Training a large language mode is the equivalent carbon output of driving your car from Earth to the Moon and back. 480,000 miles. A lot of carbon. (Source: https://www.theregister.com/2020/11/04/gpt3_carbon_footprint_estimate/)

Some basic call-outs to AI can use the same amount of electricity needed to run a house full bore for a month.

Supply chain, in many ways, is at the forefront of ESG. Because supply chain is where we can truly make an impact on ESG. Part of that is considering our AI strategy. If we’re going to use this at scale, how much electricity does it burn? How much carbon will be created to run certain queries?

If we could solve a use case with something other than AI, it’s worth considering the impact to ESG that adopting AI would entail. Is it better for the environment, or could you save enough trees to fill a park by sticking with a good, old-fashioned spreadsheet?

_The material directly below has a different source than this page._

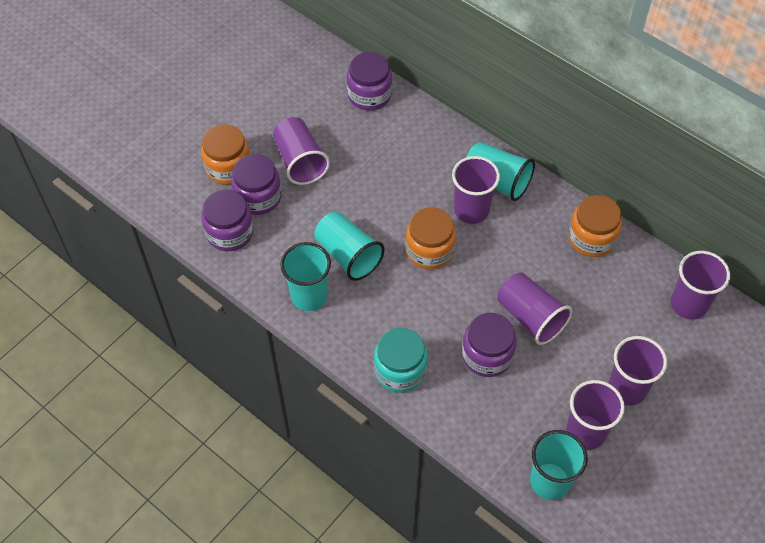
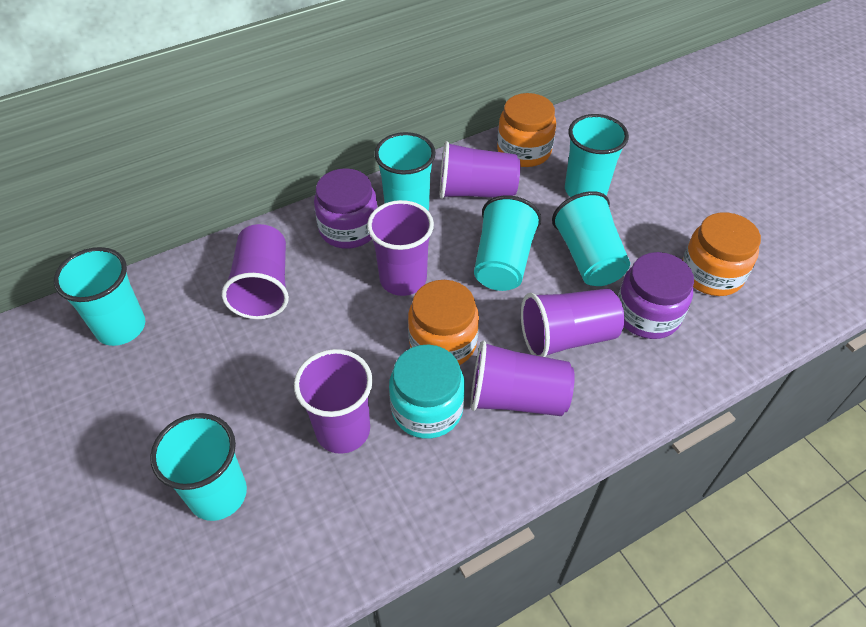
purple jar: 4 -> 2
turquoise cup: 4 -> 6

We’re going to start seeing more savvy companies thinking about AI from that perspective. And that’s a good thing. It’s just something that all of should take into consideration before we just spout AI as the best solution.

Conclusion

It’s easy to get caught up in the buzz. AI is exciting technology. But the applicability and what it takes to deploy it, you have to get into the weeds on this and make sure that this is the right fit and you have the right data to support it.

If you can control your data, ensure you have good data, good data governance, good data hygiene, then use this AI tool to see what it does. Understand what it’s going to give you as a solution.

When vendors come in and tell you how great AI is and how it’s going to solve everything, don’t be shy. Ask the hard questions. Just because the vendor is telling you from their C-suite down that generative AI is the greatest thing ever doesn’t mean you have to jump on board. Do your due diligence.

Go down to the use case. Ask why this is going to be better than what someone else can give you. Ask why it’s better than the spreadsheet.

Futurologist Roy Amara stated that people tend to overestimate the short-term impact of new technologies while underestimating their long-term effects. It’s known as Amara’s Law. This is what we’re seeing today with AI. There’s a lot of hype about what it can do right now (some of which is wishful thinking) but the reality is, it has the potential to be paradigm-shifting in the long-term.

When it comes to AI (and any new technology), be smart. Ask questions. Use the most powerful AI engine you have: the one between your ears.